В другой раз мальчики не поленились бы устроить хорошую трепку двум нелюбимым пансионерам, но сегодня им было не до того: все они были поражены геройством маленького Коти. Этот славный, великодушный и смелый мальчуган, принявший на себя чужую вину, окончательно всех покорил. Если его полюбили с первого же дня появления в пансионе, то теперь он завоевал уже полную и всеобщую любовь.
Только двое не разделяли этой общей к нему любви: Никс и Гога. Графчик Никс был гордый, чванливый мальчик. Его отдали сюда исключительно для того, чтобы в пансионе он мог потерять свое заносчивое тщеславие и чрезмерную гордость.
Гога Владин был не лучше. Капризный, завистливый, всегда всем и всеми недовольный мальчик, он был отдан в пансион на исправление своей матерью, которая не могла справиться с его дурным характером. Теперь обоим мальчикам было неприятно видеть, как рыцари восторгаются Котиным поступком, как наперерыв ласкают его.
– А все-таки завтра, что там ни говори, его выдерут! – злорадно произнес Гога.
– И это будет великолепно, потому что он слишком зазнался, этот маленький мужичонок, – заключил с торжествующим видом Никс, засовывая руки в карманы своих клетчатых панталон.
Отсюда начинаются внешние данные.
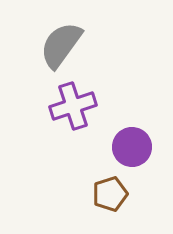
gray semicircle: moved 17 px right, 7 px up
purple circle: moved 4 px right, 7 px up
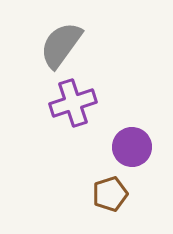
purple cross: moved 3 px up
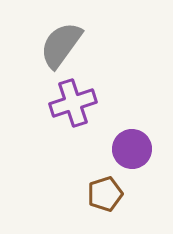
purple circle: moved 2 px down
brown pentagon: moved 5 px left
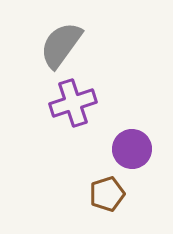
brown pentagon: moved 2 px right
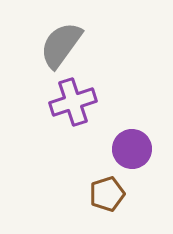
purple cross: moved 1 px up
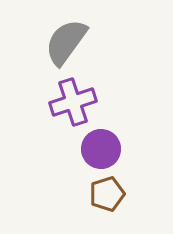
gray semicircle: moved 5 px right, 3 px up
purple circle: moved 31 px left
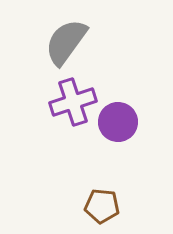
purple circle: moved 17 px right, 27 px up
brown pentagon: moved 5 px left, 12 px down; rotated 24 degrees clockwise
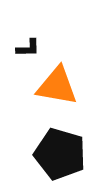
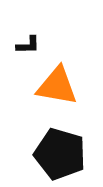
black L-shape: moved 3 px up
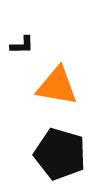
black L-shape: moved 6 px left
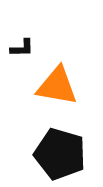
black L-shape: moved 3 px down
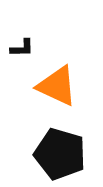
orange triangle: rotated 15 degrees clockwise
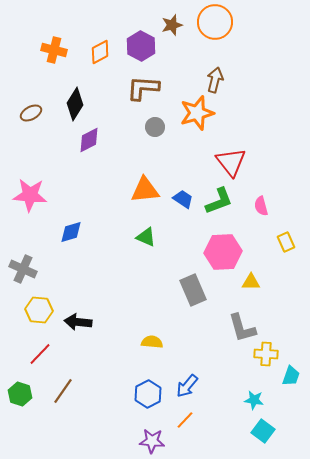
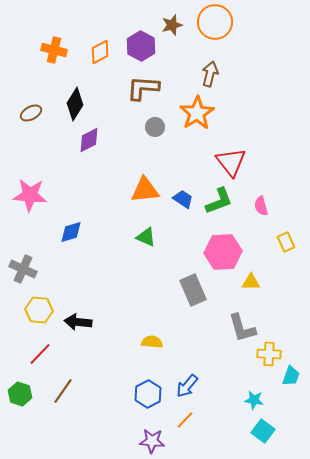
brown arrow: moved 5 px left, 6 px up
orange star: rotated 16 degrees counterclockwise
yellow cross: moved 3 px right
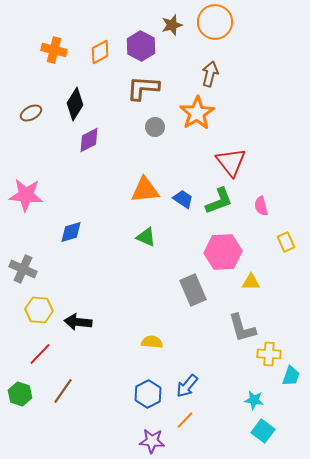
pink star: moved 4 px left
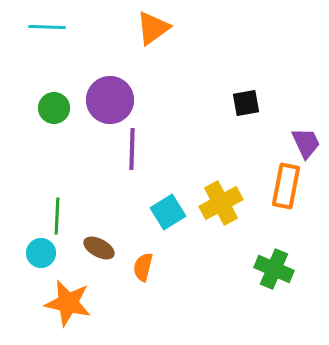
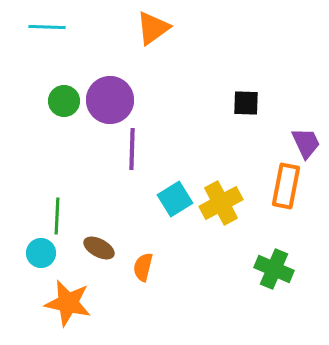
black square: rotated 12 degrees clockwise
green circle: moved 10 px right, 7 px up
cyan square: moved 7 px right, 13 px up
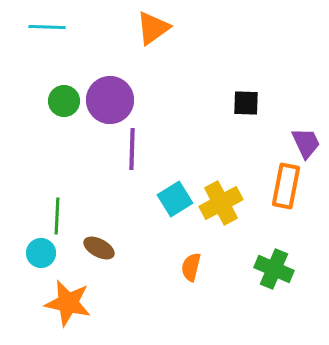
orange semicircle: moved 48 px right
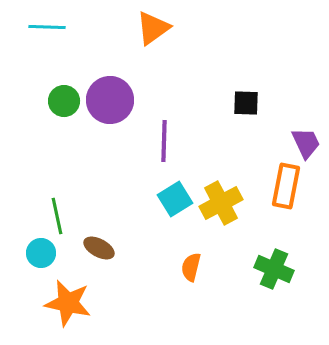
purple line: moved 32 px right, 8 px up
green line: rotated 15 degrees counterclockwise
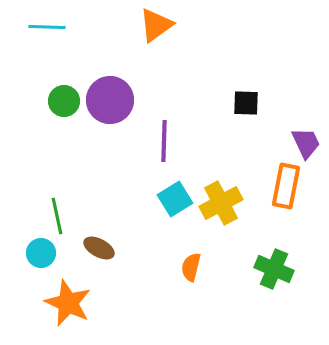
orange triangle: moved 3 px right, 3 px up
orange star: rotated 12 degrees clockwise
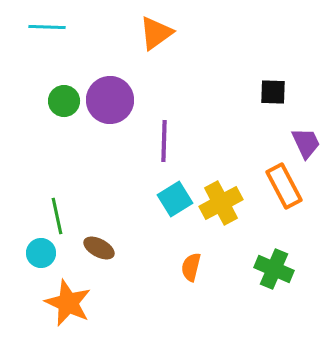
orange triangle: moved 8 px down
black square: moved 27 px right, 11 px up
orange rectangle: moved 2 px left; rotated 39 degrees counterclockwise
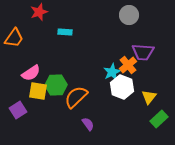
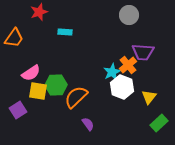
green rectangle: moved 4 px down
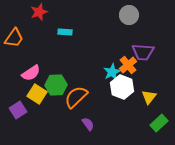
yellow square: moved 1 px left, 3 px down; rotated 24 degrees clockwise
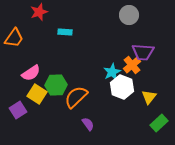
orange cross: moved 4 px right
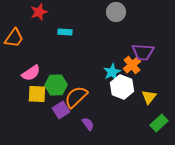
gray circle: moved 13 px left, 3 px up
yellow square: rotated 30 degrees counterclockwise
purple square: moved 43 px right
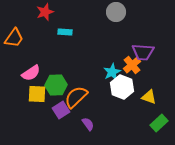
red star: moved 6 px right
yellow triangle: rotated 49 degrees counterclockwise
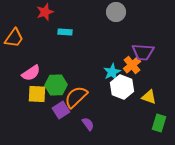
green rectangle: rotated 30 degrees counterclockwise
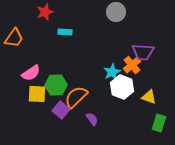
purple square: rotated 18 degrees counterclockwise
purple semicircle: moved 4 px right, 5 px up
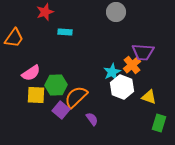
yellow square: moved 1 px left, 1 px down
Жене не спалось. Ночь была лунная, светлая. Месяц приветливо заглядывал в комнату и серебрил Женину постельку. Женина кроватка поэтому казалась совсем голубой в его приветливых лучах. Рядом стояла кровать Маруси. Маруся спала давным-давно крепким сном, как и полагается маленькой девочке ее лет. Женя же спать не могла. Десятки беспокойных мыслей теснились в ее голове. Из них самыми важными были три, которые особенно не давали в эту ночь покоя Жене и не позволяли ей заснуть.